A Promotoria passou a questionar justamente se uma contratação dessa magnitude para uma frota de apenas 26 veículos seria compatível com os princípios da economicidade e da razoabilidade.
Agora, o Tribunal de Contas chegou à mesma conclusão preliminar: a prefeitura não conseguiu demonstrar de forma convincente por que a adesão à ata seria mais vantajosa do que a realização de uma licitação própria.
Na decisão, a relatora afirma que a existência de documentos formais, como estudo técnico, parecer jurídico e pesquisa de preços, não afasta automaticamente as dúvidas quando não há comprovação objetiva da necessidade da contratação e da proporcionalidade dos custos envolvidos.
Outro trecho da decisão chama atenção ao destacar que a contratação da mesma empresa que já vinha prestando serviço semelhante não configura ilegalidade por si só, mas reforça a necessidade de aprofundamento das investigações quando associada a suspeitas de falta de planejamento e possível favorecimento.
Diante desse cenário, o TCE concluiu que estavam presentes os dois requisitos necessários para uma medida cautelar: os indícios de irregularidade e o risco de continuidade dos pagamentos enquanto a investigação ainda está em andamento.
Com isso, determinou a suspensão imediata do contrato e de quaisquer pagamentos relacionados ao ajuste até nova deliberação da Corte.

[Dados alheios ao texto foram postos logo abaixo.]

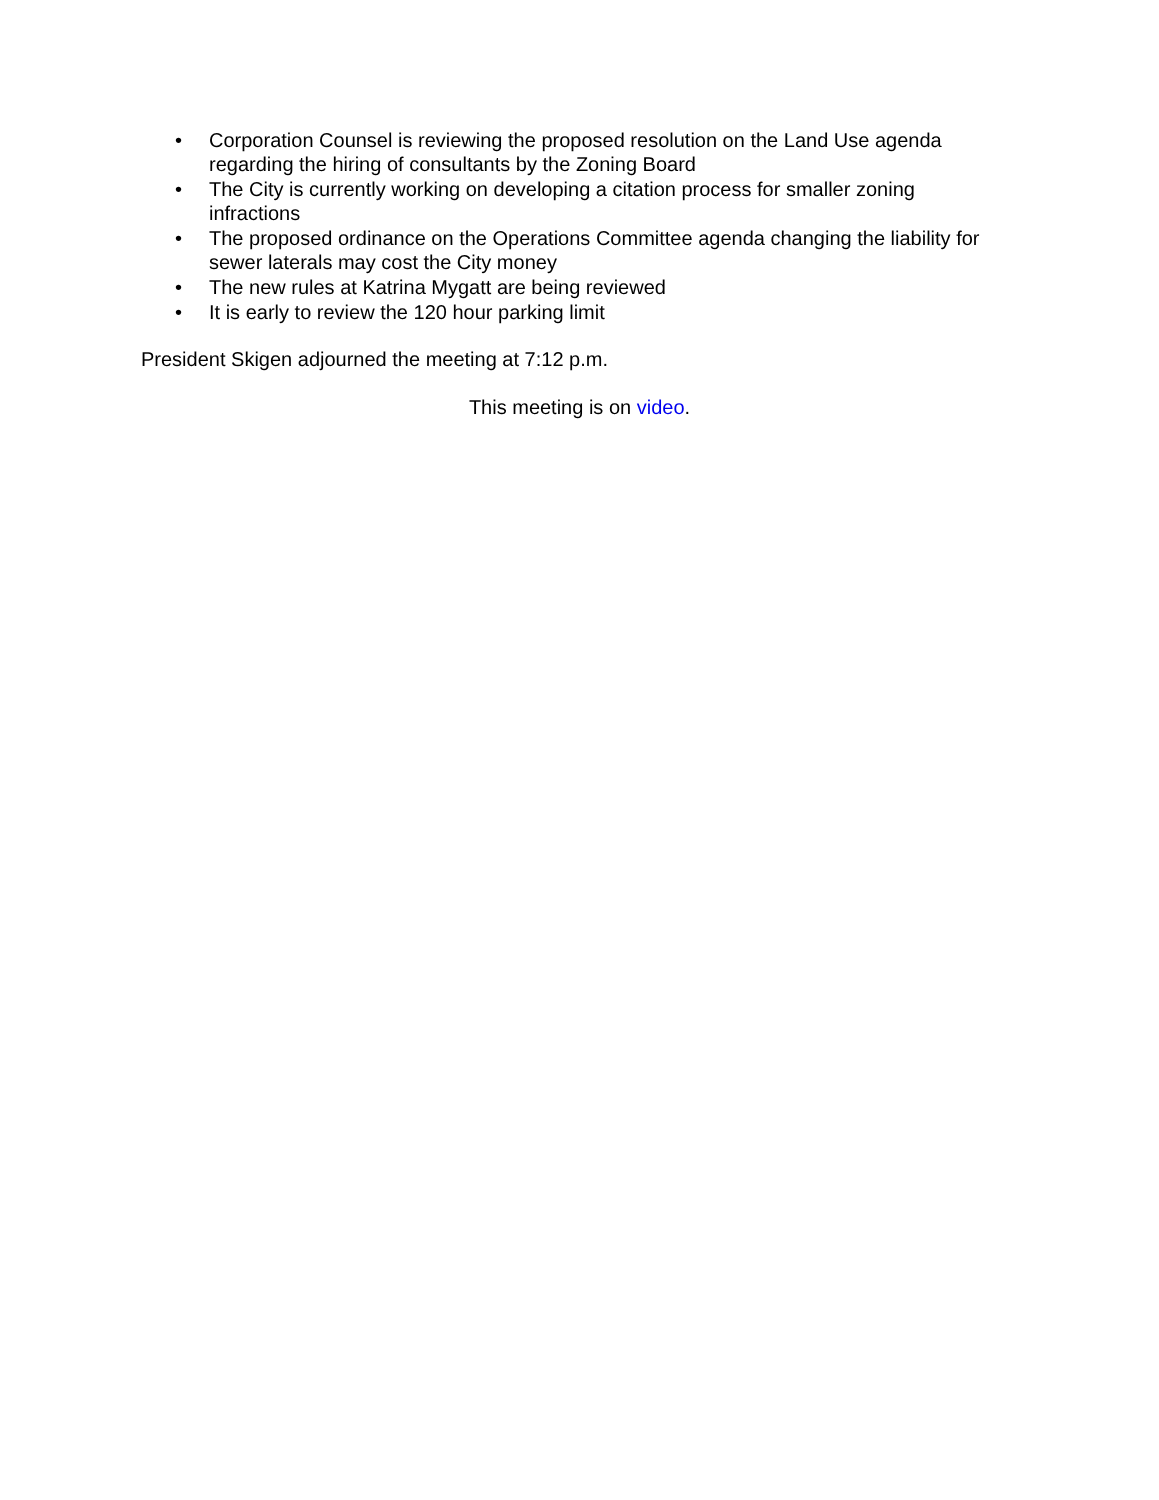• Corporation Counsel is reviewing the proposed resolution on the Land Use agenda regarding the hiring of consultants by the Zoning Board
• The City is currently working on developing a citation process for smaller zoning infractions
• The proposed ordinance on the Operations Committee agenda changing the liability for sewer laterals may cost the City money
• The new rules at Katrina Mygatt are being reviewed
• It is early to review the 120 hour parking limit
President Skigen adjourned the meeting at 7:12 p.m.
This meeting is on video.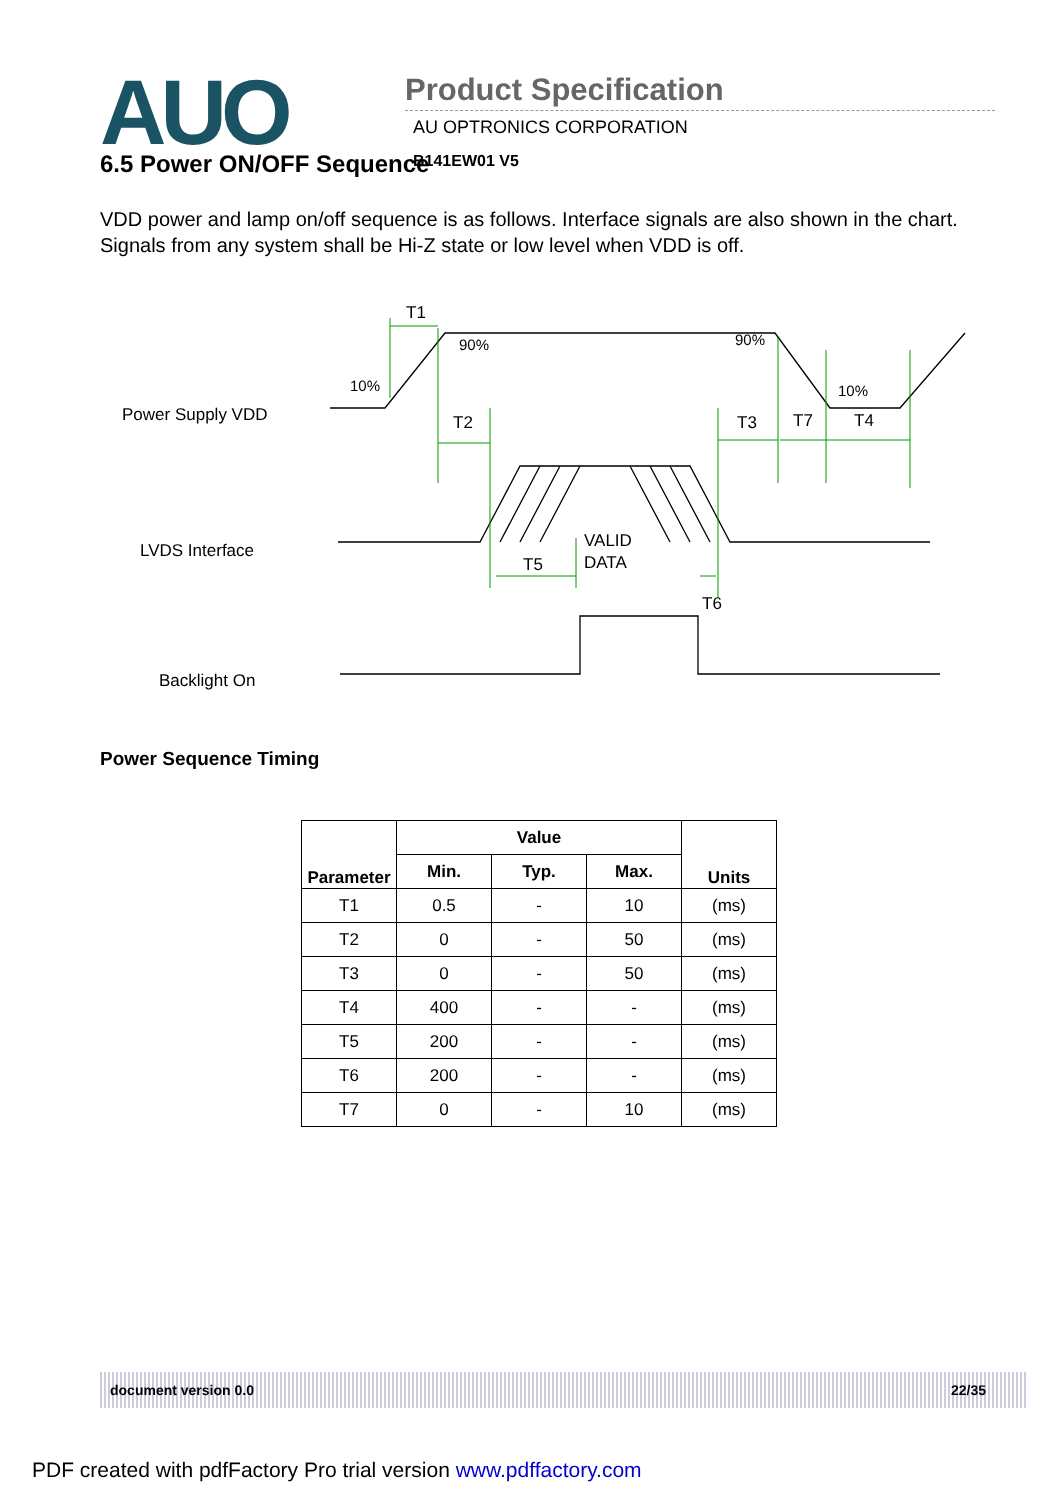AUO
Product Specification
AU OPTRONICS CORPORATION
B141EW01 V5
6.5 Power ON/OFF Sequence
VDD power and lamp on/off sequence is as follows. Interface signals are also shown in the chart. Signals from any system shall be Hi-Z state or low level when VDD is off.
T1
90%
90%
10%
10%
Power Supply VDD
T2
T3
T7
T4
LVDS Interface
VALID
DATA
T5
T6
Backlight On
Power Sequence Timing
| Parameter | Value | | | Units |
| --- | --- | --- | --- | --- |
| | Min. | Typ. | Max. | |
| T1 | 0.5 | - | 10 | (ms) |
| T2 | 0 | - | 50 | (ms) |
| T3 | 0 | - | 50 | (ms) |
| T4 | 400 | - | - | (ms) |
| T5 | 200 | - | - | (ms) |
| T6 | 200 | - | - | (ms) |
| T7 | 0 | - | 10 | (ms) |
document version 0.0 22/35
PDF created with pdfFactory Pro trial version www.pdffactory.com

A decisão representa um duro golpe para a defesa da gestão municipal. Pela segunda vez, órgãos de controle apontam dúvidas relevantes sobre uma contratação milionária destinada a uma frota considerada pequena para os padrões dos valores envolvidos.
Embora ainda não exista julgamento definitivo nem condenação, tanto o Ministério Público quanto o Tribunal de Contas convergem em um ponto central: há elementos suficientemente graves para justificar uma investigação aprofundada sobre a legalidade da contratação, o possível favorecimento da empresa e eventual prejuízo aos cofres públicos.